A (Very) Brief History of Meditation

Meditation may be a new trendy buzzword, but the practice of settling your mind has developed over many centuries in several philosophical and religious traditions. Let’s take a walk down Meditation Memory Lane!

C.5000-3500 BCE: Wall art showing people seated in meditative positions (including half-closed eyes) appears in the Indus Valley in South Asia. The art has been linked to the Hindu tradition.

C.1500 BCE: The Vedas were written. The ancient Hindu scripture is the oldest written evidence of meditation. Many recognizable (and popular) Yogic lineages began with the Vedas and continue to thrive today, especially the modern Yoga movement which emphasizes postures and breathing.

600-500 BCE: Laozi, the Chinese sage, established Taoism in China. Taoism sinks to find harmony in nature (Tao), cultivate energy (qi), and find balance. Taoist practitioners developed many meditative practices, such as Tai Chi.

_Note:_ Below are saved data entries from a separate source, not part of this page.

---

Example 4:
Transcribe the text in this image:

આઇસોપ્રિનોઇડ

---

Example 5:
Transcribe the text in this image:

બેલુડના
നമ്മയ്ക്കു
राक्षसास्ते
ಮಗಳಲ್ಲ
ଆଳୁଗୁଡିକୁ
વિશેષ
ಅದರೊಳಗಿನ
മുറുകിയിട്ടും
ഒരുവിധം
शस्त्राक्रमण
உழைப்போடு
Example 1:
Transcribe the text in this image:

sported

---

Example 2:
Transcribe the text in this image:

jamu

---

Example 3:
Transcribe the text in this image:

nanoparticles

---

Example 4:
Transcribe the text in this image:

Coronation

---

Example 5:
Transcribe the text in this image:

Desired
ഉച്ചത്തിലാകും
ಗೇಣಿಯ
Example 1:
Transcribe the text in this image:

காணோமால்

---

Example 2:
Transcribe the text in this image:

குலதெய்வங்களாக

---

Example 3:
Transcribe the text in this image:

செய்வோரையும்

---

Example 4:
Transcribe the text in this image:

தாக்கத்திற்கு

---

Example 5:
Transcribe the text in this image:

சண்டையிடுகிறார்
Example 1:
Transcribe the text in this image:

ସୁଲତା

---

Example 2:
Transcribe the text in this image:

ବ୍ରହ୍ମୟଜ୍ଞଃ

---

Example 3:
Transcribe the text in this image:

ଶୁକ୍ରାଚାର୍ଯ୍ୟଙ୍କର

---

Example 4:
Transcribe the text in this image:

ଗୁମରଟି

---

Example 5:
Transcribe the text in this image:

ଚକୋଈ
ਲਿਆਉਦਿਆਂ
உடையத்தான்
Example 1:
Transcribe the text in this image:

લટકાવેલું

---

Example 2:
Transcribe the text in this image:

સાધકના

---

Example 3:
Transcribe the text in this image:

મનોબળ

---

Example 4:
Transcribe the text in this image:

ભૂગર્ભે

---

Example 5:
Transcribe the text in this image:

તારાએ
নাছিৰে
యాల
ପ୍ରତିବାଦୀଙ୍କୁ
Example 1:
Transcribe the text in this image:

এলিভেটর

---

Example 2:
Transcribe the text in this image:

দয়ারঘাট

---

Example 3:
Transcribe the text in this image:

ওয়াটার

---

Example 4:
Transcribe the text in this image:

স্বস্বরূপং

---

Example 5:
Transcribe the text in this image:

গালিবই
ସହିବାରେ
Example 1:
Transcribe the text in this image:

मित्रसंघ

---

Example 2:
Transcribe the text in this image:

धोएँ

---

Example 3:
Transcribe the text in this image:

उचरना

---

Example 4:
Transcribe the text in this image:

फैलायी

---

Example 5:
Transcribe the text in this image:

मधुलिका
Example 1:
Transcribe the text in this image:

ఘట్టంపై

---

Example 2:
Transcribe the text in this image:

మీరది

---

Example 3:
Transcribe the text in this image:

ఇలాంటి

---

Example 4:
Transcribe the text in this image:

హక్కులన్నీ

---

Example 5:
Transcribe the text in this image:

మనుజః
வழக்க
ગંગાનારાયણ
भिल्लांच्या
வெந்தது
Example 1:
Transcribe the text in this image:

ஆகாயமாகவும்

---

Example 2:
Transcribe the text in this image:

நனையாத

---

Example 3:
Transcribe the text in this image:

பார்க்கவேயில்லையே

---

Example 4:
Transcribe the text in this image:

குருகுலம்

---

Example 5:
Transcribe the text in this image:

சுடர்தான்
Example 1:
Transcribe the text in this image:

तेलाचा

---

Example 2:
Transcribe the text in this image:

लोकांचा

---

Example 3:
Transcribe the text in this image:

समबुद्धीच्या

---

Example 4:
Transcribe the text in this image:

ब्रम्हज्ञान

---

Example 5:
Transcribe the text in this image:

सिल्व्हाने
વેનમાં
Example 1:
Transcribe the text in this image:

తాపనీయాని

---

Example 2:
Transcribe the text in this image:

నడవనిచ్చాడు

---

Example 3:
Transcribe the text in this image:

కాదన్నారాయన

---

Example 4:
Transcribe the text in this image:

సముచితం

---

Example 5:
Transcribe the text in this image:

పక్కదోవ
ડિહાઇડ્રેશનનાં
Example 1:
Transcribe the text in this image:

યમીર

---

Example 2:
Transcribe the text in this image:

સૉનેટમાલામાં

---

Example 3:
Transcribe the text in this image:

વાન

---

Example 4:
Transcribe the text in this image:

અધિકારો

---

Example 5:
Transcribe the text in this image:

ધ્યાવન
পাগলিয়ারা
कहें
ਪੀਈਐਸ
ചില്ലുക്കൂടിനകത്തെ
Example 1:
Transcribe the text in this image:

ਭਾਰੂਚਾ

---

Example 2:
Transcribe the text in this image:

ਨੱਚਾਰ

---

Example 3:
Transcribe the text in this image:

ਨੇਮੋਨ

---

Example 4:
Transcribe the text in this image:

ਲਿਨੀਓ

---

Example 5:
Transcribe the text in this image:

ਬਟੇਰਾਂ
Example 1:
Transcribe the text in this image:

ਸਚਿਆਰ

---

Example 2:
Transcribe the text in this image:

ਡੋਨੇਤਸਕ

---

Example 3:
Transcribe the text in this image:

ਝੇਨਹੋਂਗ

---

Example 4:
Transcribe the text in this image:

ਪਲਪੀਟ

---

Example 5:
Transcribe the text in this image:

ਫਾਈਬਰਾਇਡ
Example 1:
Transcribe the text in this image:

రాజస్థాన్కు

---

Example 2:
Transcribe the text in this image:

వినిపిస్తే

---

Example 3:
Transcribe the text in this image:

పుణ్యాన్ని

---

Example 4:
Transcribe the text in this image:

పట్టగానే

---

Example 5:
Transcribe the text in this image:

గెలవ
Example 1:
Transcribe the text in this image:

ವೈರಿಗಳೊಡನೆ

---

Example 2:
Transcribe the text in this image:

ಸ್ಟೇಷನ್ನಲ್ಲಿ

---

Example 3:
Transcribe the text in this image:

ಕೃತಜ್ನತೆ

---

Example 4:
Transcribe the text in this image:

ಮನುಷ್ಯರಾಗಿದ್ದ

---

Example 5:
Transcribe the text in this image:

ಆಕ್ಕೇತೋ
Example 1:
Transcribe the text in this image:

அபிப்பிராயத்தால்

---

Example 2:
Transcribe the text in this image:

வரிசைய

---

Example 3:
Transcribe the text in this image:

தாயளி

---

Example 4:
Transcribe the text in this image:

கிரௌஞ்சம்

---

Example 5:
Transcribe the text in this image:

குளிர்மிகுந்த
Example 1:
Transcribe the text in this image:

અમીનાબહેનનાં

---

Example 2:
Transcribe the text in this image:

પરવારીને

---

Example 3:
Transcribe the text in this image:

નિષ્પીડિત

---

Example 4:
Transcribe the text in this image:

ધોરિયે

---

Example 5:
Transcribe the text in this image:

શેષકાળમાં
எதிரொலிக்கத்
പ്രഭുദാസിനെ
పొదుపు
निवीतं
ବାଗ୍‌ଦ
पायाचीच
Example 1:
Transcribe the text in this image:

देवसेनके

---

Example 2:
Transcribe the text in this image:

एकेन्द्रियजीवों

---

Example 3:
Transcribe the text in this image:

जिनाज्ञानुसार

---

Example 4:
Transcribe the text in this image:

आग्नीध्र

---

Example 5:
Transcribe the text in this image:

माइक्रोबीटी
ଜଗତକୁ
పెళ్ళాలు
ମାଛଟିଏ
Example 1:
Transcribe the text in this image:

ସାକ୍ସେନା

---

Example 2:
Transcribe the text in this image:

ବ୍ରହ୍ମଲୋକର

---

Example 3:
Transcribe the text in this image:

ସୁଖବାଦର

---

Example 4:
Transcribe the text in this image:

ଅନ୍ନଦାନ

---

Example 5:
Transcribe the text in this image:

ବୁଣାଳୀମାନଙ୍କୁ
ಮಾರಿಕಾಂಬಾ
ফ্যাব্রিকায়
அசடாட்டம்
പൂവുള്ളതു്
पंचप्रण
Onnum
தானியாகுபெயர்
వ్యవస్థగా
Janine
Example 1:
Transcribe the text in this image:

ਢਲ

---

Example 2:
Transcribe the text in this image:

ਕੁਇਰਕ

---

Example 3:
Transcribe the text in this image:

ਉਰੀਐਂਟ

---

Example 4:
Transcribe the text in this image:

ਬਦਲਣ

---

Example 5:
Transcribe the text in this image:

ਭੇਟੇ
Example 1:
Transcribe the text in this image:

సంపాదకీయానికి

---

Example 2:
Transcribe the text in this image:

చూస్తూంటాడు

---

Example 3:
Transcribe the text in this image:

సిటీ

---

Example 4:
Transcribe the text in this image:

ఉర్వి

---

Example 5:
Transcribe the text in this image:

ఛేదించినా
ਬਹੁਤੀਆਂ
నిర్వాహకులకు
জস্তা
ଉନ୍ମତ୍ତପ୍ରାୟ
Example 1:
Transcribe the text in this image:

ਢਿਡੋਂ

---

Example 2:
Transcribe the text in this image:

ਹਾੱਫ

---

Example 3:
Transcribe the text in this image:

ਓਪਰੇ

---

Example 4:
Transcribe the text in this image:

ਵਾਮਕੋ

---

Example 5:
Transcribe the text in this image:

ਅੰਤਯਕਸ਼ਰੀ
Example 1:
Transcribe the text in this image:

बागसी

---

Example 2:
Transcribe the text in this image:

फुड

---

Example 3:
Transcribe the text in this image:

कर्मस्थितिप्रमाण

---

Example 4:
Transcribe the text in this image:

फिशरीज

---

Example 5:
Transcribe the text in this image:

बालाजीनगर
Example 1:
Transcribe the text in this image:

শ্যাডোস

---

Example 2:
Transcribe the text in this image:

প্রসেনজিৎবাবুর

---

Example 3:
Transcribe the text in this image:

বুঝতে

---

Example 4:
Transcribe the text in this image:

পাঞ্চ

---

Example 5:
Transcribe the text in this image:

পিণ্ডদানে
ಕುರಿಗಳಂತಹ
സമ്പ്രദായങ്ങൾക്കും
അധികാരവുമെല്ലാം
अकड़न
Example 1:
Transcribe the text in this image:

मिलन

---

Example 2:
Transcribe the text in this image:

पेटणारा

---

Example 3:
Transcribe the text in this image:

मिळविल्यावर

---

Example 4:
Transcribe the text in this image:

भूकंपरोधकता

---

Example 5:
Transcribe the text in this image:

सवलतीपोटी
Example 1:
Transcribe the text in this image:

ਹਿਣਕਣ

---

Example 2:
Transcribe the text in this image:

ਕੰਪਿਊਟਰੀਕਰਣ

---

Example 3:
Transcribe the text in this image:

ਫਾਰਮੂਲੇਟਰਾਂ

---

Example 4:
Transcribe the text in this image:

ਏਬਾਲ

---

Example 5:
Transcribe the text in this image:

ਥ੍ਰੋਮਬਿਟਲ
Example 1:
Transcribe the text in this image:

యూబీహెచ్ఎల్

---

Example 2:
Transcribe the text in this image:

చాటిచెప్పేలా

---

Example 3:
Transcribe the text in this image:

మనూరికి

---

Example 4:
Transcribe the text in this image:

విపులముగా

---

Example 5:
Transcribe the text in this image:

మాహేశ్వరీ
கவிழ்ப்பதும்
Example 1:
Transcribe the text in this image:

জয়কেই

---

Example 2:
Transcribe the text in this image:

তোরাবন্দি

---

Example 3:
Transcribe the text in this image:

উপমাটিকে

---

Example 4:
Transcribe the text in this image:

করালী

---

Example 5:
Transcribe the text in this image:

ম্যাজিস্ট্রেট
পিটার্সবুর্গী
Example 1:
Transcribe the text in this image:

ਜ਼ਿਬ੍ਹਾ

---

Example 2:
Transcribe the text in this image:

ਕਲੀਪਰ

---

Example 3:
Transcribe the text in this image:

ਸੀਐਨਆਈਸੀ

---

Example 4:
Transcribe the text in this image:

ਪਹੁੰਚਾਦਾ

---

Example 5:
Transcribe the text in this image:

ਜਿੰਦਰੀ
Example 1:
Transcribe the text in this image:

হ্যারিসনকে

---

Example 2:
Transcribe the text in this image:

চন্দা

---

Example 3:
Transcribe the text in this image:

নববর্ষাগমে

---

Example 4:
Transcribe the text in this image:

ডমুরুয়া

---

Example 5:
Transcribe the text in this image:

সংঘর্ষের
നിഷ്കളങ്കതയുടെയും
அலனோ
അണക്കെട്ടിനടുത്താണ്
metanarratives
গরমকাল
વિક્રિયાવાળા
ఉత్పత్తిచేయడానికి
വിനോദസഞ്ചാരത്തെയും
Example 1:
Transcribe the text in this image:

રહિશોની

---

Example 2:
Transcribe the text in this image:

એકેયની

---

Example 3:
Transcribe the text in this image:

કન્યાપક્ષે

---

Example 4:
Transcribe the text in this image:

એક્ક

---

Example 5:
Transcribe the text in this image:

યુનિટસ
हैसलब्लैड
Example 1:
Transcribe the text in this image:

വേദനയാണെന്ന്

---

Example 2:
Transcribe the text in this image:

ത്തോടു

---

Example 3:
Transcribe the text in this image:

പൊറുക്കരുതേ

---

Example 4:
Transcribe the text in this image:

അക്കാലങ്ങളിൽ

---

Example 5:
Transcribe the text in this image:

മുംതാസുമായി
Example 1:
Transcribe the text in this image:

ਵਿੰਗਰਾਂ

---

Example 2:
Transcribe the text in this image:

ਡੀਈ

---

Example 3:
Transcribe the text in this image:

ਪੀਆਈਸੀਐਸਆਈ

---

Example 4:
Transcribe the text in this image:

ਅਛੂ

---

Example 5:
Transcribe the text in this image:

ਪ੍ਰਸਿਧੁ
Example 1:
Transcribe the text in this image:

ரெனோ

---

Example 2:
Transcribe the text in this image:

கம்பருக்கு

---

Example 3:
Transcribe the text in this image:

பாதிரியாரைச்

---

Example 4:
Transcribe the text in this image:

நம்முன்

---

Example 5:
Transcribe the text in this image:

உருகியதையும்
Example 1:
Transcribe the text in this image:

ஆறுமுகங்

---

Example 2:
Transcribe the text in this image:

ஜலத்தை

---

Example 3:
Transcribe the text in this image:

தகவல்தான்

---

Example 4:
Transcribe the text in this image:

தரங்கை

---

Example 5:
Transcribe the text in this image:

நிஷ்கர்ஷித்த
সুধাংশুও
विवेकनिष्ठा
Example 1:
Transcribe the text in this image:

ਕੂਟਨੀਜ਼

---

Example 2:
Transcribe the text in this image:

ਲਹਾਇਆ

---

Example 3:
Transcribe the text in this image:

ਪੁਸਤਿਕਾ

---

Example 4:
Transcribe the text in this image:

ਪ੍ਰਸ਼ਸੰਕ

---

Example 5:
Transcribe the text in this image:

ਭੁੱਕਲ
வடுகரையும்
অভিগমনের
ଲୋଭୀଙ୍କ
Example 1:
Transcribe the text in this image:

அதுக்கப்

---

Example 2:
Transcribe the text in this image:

600-400 BCE: About the same time as the development of Taoism, Mahavira founded Jainism in India and Confucius began Confucianism in China. Both traditions practiced meditative techniques such as Preksha Dhyana (Soul Insight) and Jingzuo (Quiet Sitting) which still exist and are practiced today.

600-400 BCE: At the same time as Taoism, Jainism, and Confucianism, Siddhartha Gautama (eventually known as Buddha) learned meditation from Yogis. He later created his own meditative philosophy to overcome suffering and move toward enlightenment. The Loving-Kindness meditation is still being practiced today!

327-325 BCE: After military exploits in India, Alexander the Great is believed to have brought the Sages and Yogis of India in contact with Greek philosophers. Through this exchange, the Greeks developed their own forms of meditation, such as navel-gazing (omphaloskepsis).

C.300 – 600: Christian Mystics create their own form of meditation, mostly in a mantra-repeating manner using the repetition of a religious word or phrase. The meditative practice of Lectio Divina is widely practiced by Benedictine monks.

C.527: Zazen is created by a Buddhist monk, Bodhidharma, who traveled from India to China. It is still widely practiced today.

C.600s: Sufism, the mystical branch of Islam, practices meditation based on breathing, mantra, and gazing. The practice of Sufi Whirling (Samazen) is a form of moving meditation that is still practiced in Turkey.

900-1300: Jesus Prayer is developed in Greece in the Hesychasm Christian tradition. This group of Christians may have been influenced by the practices of Sufis or Indians.

1200s: The Jewish mystical tradition of Kabbalah develops its own meditative practices based on deep contemplation of philosophical principles, names of God, and the Tree of Life.

1700-1800s: The Upanishads, Bhagavad Gita, and other Eastern philosophical texts are translated into European languages and have become a topic of study for intellectuals. in 1893, Hindu missionary Swami Vivekananda presents at the World Parliament of Religions in Chicago, thereby stimulating an interest in Yoga and meditation in the West.

1900s: Several spiritual teachers come to the United States (Paramahansa Yogananda, Maharishi Mahesh Yogi, Swami Rama). Meditation begins to be taught in a simpler, Westernized way separated from its spiritual context.

1930s-1980s: Scientists begin to study meditation and its effects on the brain. This causes the practice to move even further from its spiritual roots.

Today: Meditation is mainstream and has been proven to benefit the body, mind, and general wellness.